Stecca d’orchestra

La musica è finita, ma l’ultima nota si allunga sull’Opera di Roma con lo stridore di un’unghia sul vetro. È il secondo atto dell’affaire Riccardo Muti, il numero uno dei direttori d’orchestra italiani costretto a togliere il disturbo da un ambiente capriccioso e grottesco, più simile al film di Fellini «Prova d’orchestra» che a un solenne luogo di cultura.

Alla fine il sindaco Marino ha preso una decisione da grancassa: ha licenziato tutti, orchestrali e coristi, totale 180 persone, pensando con questo gesto eclatante di fare pulizia in un ambiente di ragnatele e incrostazioni, fra rivendicazioni fuori dal tempo e veti incrociati che di fatto paralizzavano il lavoro dell’ente musicale.

Muti aveva sopportato di tutto: rappresentanze sindacali in camerino al termine di un’opera per protestare contro i risparmi, il rifiuto con certificati medici di affrontare una tournée in Giappone, scioperi selvaggi durante le prove.

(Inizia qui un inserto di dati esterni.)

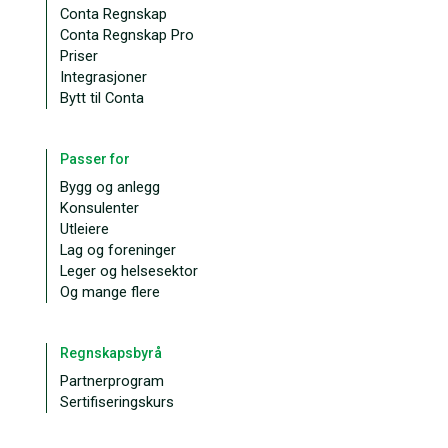
Conta Regnskap
Conta Regnskap Pro
Priser
Integrasjoner
Bytt til Conta
Passer for
Bygg og anlegg
Konsulenter
Utleiere
Lag og foreninger
Leger og helsesektor
Og mange flere
Regnskapsbyrå
Partnerprogram
Sertifiseringskurs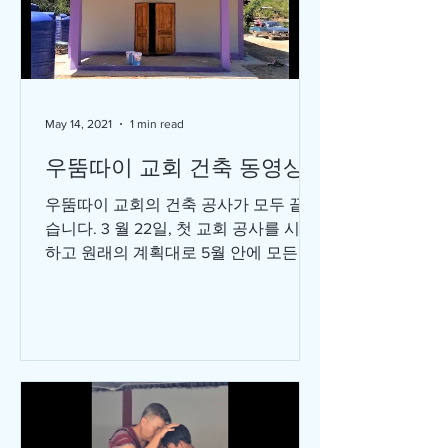
May 14, 2021
1 min read
우뚬따이 교회 건축 동영상
우뚬따이 교회의 건축 공사가 모두 끝났
습니다. 3 월 22일, 첫 교회 공사를 시작
하고 원래의 계획대로 5월 안에 모든 건
축이 마무리 되어 얼마나 감사한지요.
공사를 시작하고 얼마 안되어 터진 코로
나 3차 유행이 4월 초부터 전국적으로
확산되면서...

E non stiamo parlando di lavoratori disagiati, ma di dipendenti tutelatissimi, 28 ore settimanali di lavoro, indennità per i coristi quando dondolano la testa mentre cantano, indennità per i ballerini che devono muoversi su un palco inclinato, indennità per suonare all’aperto e via steccando. Il risparmio per l’Opera, che si affiderà a professionisti esterni, è di 3,4 milioni di euro.

Ai Cobas del clarinetto non restano che due strade: creare una cooperativa e mettersi sul mercato con accordi ben diversi da quelli «fra due guanciali» o far causa in massa e affidarsi a un giudice duro d’orecchi.